On the final day of his life, Nassar-Ali dreams of Irane (Golshifteh Farahani). Nassar-Ali met Irane when he was studying the violin and was told by his teacher that while his technique was beautiful, his music lacked soul. Later Nassar-Ali saw Irane walking in the street and followed her to her father's clock store. Buying a clock from her father, he damaged it multiple times so he could return to the store and bump into her. After falling in love, Nassar-Ali proposes to Irane and she accepts. Her father, however, forbids their marriage on the grounds that Nassar-Ali will be unable to financially take care of his daughter. Irane eventually complies with her father's wishes. His music teacher tells Nassar-Ali that the heartbreak he has undergone has finally transformed him into a great musician, a musician with soul, and gives him a violin that belonged to his own teaching instructor. Nassar-Ali begins a twenty-year tour of the world, while Irane marries and has a child and eventually becomes a grandmother just as Nassar-Ali returns, marries and begins having children.

After buying a replacement for the violin that Faranguisse broke, Nassar-Ali runs into Irane who is walking with her grandson. After calling her name and asking if she remembers him, Irane replies that she doesn't, leaving him heartbroken. Irane does, however, remember him and after turning the corner she begins to cry.

Nassar-Ali finally dies on his eighth day in bed. Irane attends the funeral in secret.

Cast

Production

The film was produced in Germany in 2010 at the Babelsberg Studios in Potsdam. The backlot provided the setting for all the interior and exterior scenes in the film.[4][5]

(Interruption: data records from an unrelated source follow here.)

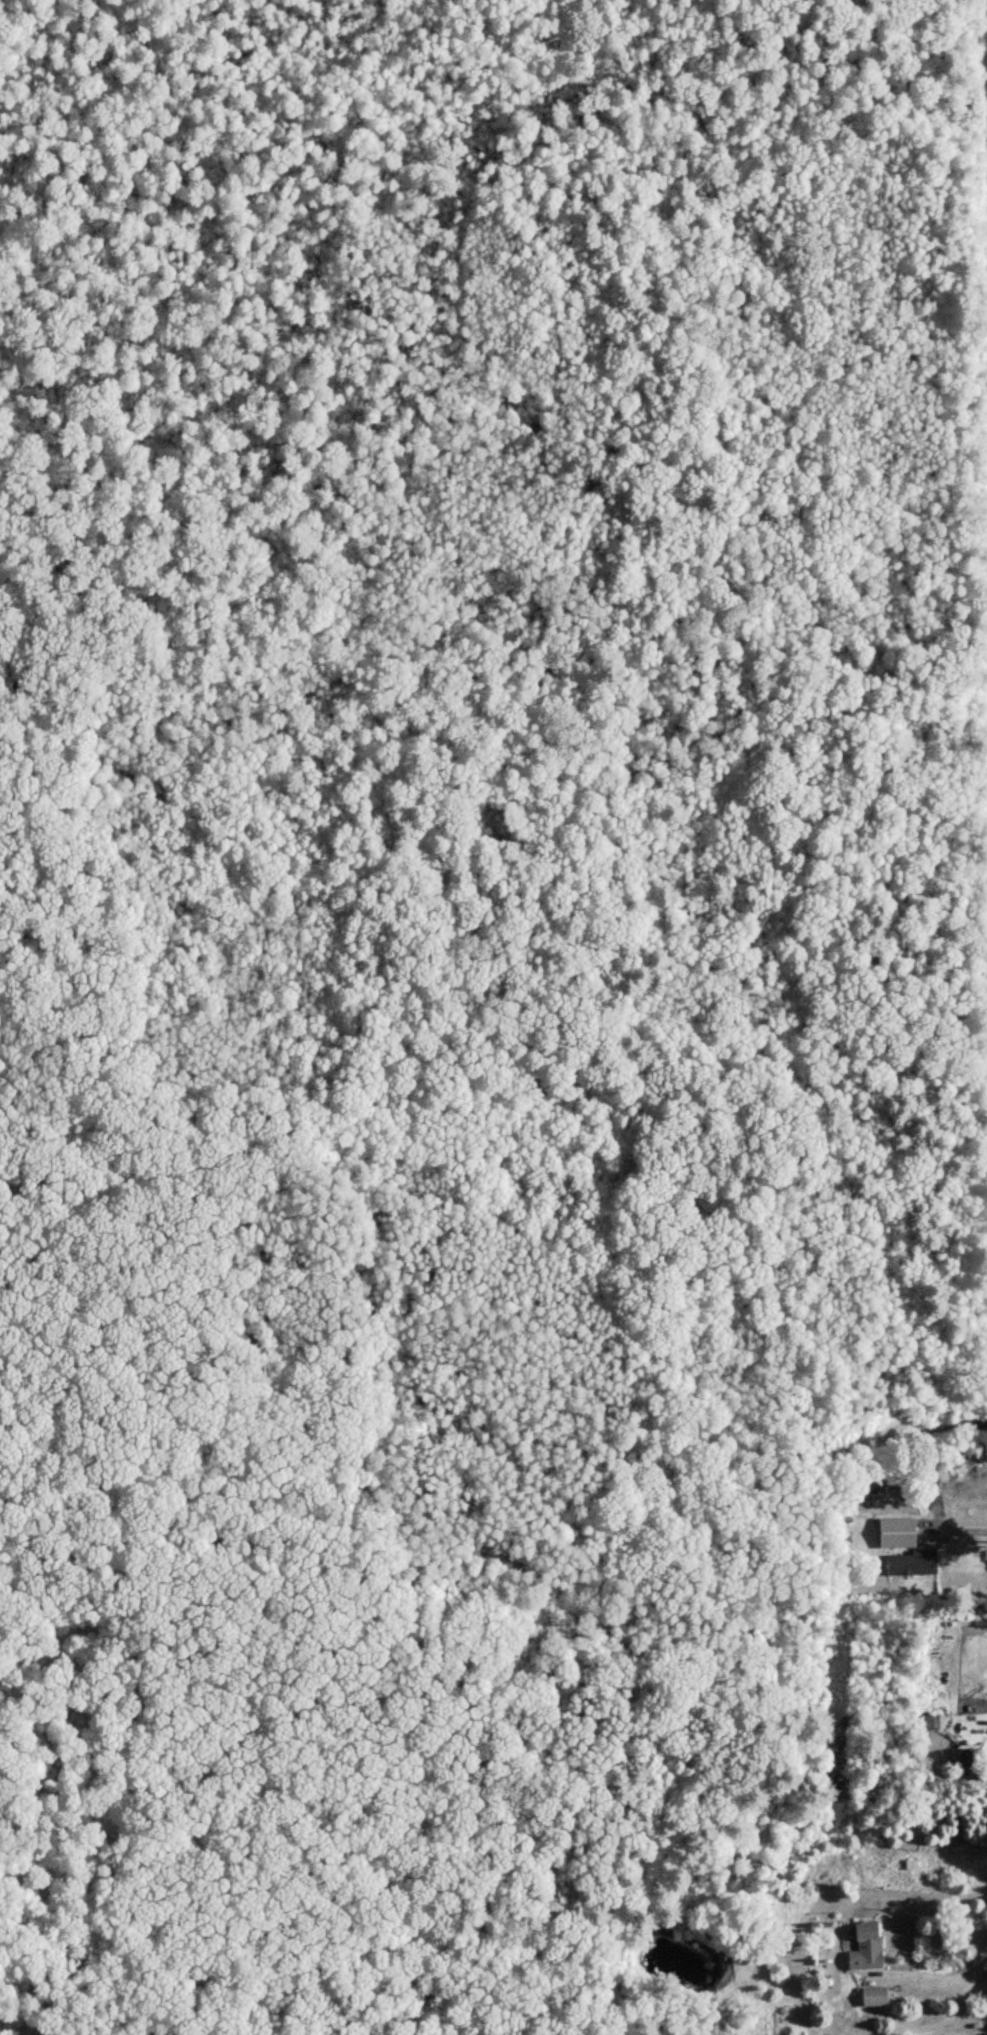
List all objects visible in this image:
road: (516, 1256)
building: (898, 1532)
building: (913, 1563)
building: (934, 1721)
building: (969, 1761)
building: (867, 1946)
road: (950, 1979)
building: (875, 1996)
road: (951, 2013)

The film is a French-German coproduction between Celluloid Dreams (Hengameh Panahi) and TheManipulators (Joint Venture of Studio Babelsberg (Potsdam), Celluloid Dreams (Paris) and Clou Partners (Munich)). Partners are uFILM, Studio 37, ZDF, Arte, with the participation of Canal+ and Cinécinéma. The film was sponsored by Deutscher Filmförderfonds (DFFF, The German Federal Film Fund), medienboard Berlin-Brandenburg, Cinémage 5, uFund, Cinéart and Prokino.

Reception

Jay Weissberg wrote in Variety that "The same winning balance of seriousness and humor that made Persepolis such a hit works equally well in Chicken With Plums", and elaborated: "What Satrapi and Paronnaud have really achieved is an evocation of a lost world, much as they did in Persepolis. They've beautifully re-created the fiercely proud, Western-leaning life of the Persian middle class of the 1950s, all constructed in Berlin's Babelsberg studios with the kind of atmospheric quality of Fellini's Cinecitta-constructed Romagna[.] ... Though comparisons may be made with the exaggerated stylings of Amélie, the people in Chicken With Plums eventually lose that sense of artificiality, or rather it becomes superseded by real emotion."[6]

The Washington Times said it had "too much erotic content to make it past Iranian censors," but it did justice to the "subversive poetry of the Iranian cinema."[7] The New York Times said it was "captivating, but not exactly moving" and "more anecdotal than epic".[8] The Los Angeles Times said the tone and style lacked coherence, moving from "fairy tale to sitcom grotesquerie, silent comedy to Expressionist chiaroscuro."[9]